[Data shown — start]

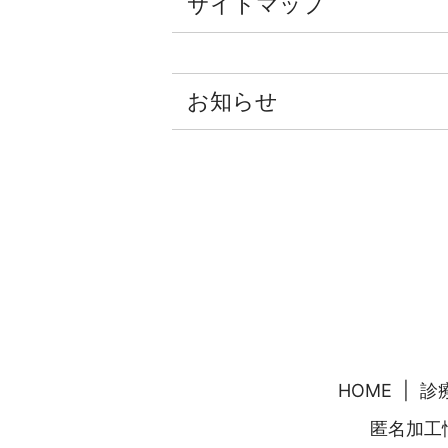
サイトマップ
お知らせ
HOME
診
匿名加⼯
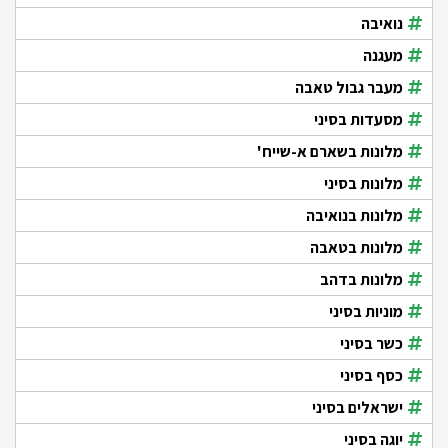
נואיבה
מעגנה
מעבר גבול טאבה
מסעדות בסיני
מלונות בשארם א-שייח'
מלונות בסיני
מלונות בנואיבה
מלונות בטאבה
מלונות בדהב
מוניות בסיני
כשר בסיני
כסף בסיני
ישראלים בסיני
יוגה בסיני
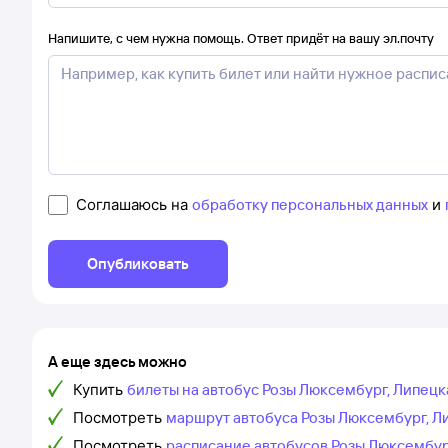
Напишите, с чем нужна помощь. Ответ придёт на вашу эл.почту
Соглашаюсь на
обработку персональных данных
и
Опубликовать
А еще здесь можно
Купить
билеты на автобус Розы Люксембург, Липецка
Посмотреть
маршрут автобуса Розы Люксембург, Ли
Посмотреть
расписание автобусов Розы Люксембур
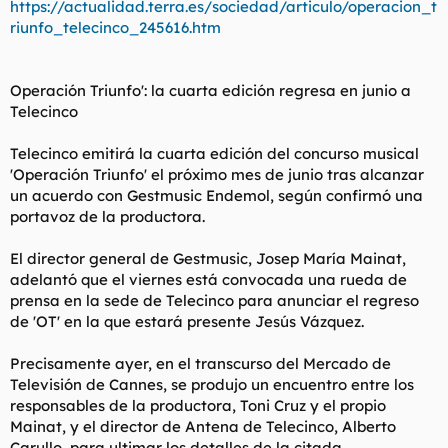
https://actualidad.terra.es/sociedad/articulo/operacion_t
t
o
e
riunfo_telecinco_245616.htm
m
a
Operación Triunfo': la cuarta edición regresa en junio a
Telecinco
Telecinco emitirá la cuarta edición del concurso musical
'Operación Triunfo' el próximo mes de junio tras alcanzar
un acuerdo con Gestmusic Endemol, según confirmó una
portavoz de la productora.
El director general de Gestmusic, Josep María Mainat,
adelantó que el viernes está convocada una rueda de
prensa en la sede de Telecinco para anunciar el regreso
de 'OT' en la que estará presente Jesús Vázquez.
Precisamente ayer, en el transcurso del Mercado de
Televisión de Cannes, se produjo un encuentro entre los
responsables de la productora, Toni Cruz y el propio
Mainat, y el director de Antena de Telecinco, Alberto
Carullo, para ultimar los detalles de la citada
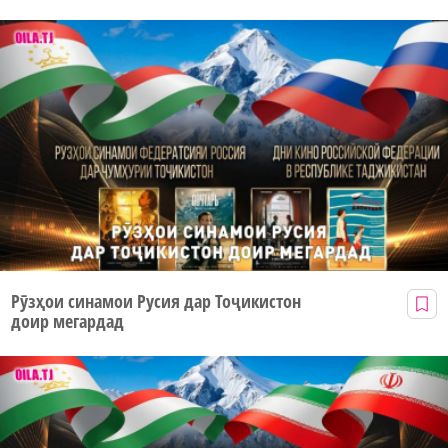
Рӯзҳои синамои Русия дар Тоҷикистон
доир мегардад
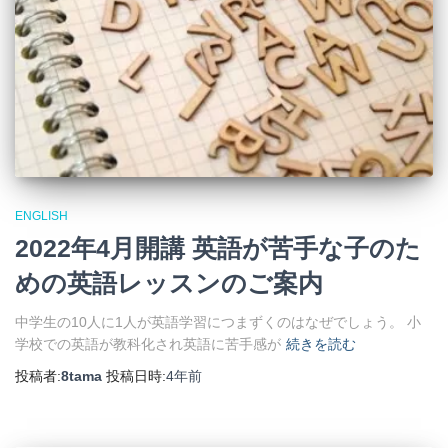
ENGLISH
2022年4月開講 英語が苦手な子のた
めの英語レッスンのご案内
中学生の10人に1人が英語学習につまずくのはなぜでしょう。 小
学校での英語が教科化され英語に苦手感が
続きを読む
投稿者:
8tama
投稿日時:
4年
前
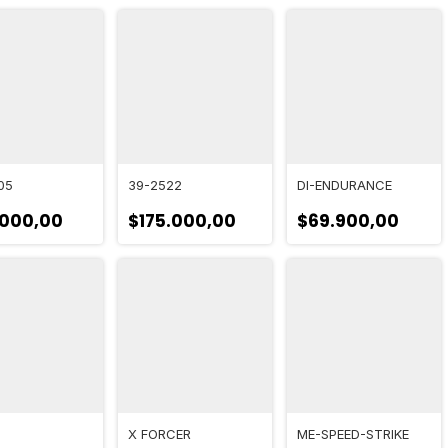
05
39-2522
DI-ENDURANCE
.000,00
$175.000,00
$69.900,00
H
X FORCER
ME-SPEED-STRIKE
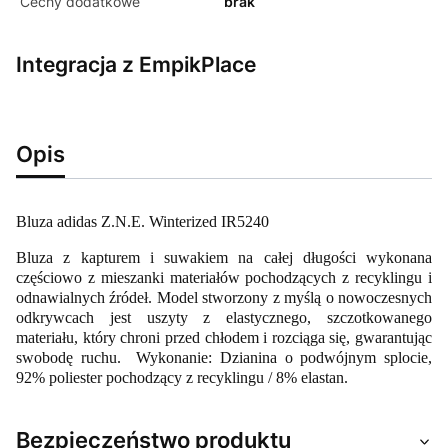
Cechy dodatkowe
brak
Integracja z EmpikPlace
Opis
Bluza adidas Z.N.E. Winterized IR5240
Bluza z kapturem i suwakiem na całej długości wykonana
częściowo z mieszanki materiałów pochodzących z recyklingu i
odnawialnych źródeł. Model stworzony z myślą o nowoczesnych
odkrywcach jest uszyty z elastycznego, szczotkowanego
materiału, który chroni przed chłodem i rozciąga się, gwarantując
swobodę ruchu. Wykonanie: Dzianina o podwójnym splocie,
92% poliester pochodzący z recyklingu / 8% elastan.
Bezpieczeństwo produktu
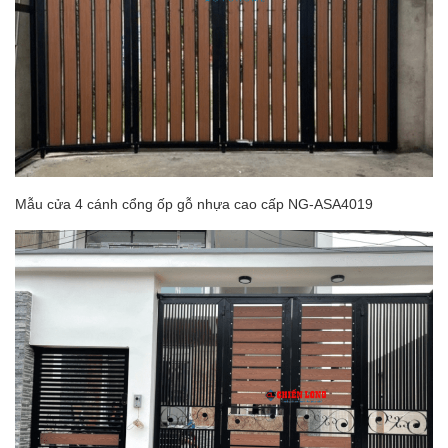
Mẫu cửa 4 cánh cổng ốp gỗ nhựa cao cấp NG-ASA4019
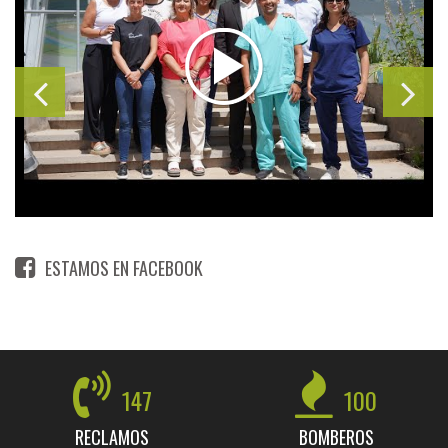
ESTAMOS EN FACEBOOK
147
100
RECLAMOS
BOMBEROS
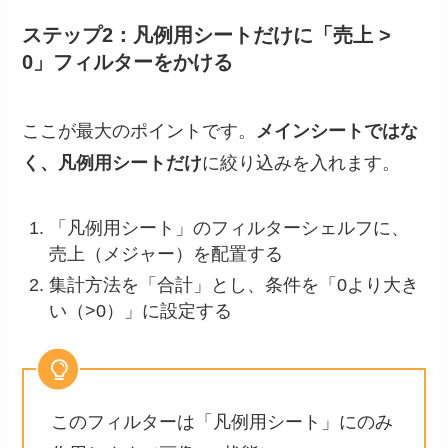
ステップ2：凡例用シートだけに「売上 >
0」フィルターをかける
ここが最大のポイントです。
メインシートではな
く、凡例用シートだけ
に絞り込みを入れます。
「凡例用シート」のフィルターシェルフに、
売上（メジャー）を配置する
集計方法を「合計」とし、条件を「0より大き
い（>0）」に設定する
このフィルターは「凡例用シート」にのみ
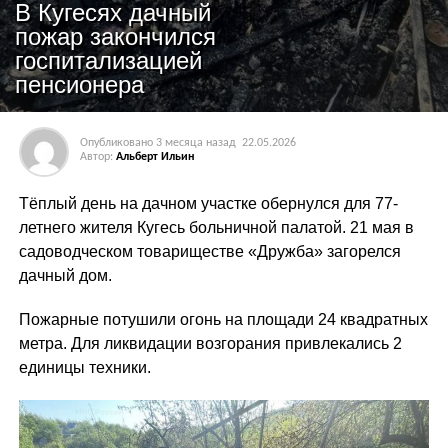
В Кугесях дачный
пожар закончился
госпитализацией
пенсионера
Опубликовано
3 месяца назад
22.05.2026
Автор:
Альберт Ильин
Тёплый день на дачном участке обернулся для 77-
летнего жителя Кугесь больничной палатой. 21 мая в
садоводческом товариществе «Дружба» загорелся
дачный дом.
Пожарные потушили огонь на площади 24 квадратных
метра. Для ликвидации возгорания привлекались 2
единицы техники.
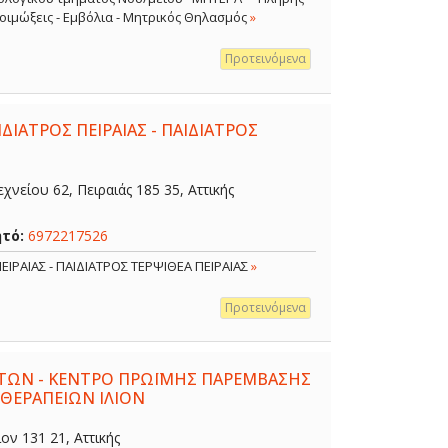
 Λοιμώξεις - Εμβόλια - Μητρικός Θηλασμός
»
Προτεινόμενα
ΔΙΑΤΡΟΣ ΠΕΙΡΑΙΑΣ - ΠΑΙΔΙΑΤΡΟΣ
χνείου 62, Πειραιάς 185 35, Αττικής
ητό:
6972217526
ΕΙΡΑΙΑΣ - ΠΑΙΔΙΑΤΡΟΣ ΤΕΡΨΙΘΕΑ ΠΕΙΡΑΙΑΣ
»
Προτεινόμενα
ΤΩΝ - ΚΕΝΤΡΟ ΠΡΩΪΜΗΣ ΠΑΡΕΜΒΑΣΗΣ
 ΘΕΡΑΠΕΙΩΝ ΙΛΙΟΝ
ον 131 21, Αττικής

[Data shown — finish]
[Data shown — start]

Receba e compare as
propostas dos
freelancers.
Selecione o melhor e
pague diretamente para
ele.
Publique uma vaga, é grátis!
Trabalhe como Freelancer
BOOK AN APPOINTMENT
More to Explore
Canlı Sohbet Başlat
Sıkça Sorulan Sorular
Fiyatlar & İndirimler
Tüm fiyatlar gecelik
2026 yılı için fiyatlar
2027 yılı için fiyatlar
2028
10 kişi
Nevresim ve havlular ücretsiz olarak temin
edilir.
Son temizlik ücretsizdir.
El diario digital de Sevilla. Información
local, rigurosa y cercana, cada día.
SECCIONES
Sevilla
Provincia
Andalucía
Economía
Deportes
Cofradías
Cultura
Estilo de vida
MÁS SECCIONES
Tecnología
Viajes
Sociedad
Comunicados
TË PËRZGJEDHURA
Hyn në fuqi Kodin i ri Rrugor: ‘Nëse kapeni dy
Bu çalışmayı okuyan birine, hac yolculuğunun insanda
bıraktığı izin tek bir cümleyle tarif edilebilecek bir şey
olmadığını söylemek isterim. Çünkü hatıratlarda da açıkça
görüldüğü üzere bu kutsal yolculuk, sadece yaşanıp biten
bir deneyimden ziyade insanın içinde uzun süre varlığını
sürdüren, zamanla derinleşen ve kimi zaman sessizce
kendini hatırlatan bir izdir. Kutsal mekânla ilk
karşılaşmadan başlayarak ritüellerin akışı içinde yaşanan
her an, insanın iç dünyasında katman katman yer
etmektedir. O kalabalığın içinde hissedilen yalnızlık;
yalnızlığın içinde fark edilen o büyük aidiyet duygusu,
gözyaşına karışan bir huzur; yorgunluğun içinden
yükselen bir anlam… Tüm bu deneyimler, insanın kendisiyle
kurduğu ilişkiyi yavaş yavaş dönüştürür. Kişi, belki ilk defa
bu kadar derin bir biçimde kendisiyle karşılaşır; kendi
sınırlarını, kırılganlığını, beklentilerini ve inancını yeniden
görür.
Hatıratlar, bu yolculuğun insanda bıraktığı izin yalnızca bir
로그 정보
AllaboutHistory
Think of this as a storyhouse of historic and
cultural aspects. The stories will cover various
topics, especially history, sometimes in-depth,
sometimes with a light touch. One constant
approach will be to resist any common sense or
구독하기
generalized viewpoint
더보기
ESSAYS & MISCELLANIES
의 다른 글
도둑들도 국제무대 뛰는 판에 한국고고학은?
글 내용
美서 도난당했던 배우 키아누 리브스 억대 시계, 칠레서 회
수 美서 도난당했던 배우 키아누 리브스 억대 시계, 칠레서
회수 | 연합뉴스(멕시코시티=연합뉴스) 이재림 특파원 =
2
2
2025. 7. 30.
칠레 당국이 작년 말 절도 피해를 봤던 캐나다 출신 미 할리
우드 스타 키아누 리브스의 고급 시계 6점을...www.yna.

[Data shown — finish]

Assignment: Present everything from the line containing "Mẫu cửa 4 cánh" down to the line containing "このフィルターは「凡例用シート」にのみ" as a numbered list, leaving out blank lines and the pictures.

Output below:
1. Mẫu cửa 4 cánh cổng ốp gỗ nhựa cao cấp NG-ASA4019
2. ESTAMOS EN FACEBOOK
3. 147
4. 100
5. RECLAMOS
6. BOMBEROS
7. ステップ2：凡例用シートだけに「売上 >
8. 0」フィルターをかける
9. ここが最大のポイントです。
10. メインシートではな
11. く、凡例用シートだけ
12. に絞り込みを入れます。
13. 「凡例用シート」のフィルターシェルフに、
14. 売上（メジャー）を配置する
15. 集計方法を「合計」とし、条件を「0より大き
16. い（>0）」に設定する
17. このフィルターは「凡例用シート」にのみ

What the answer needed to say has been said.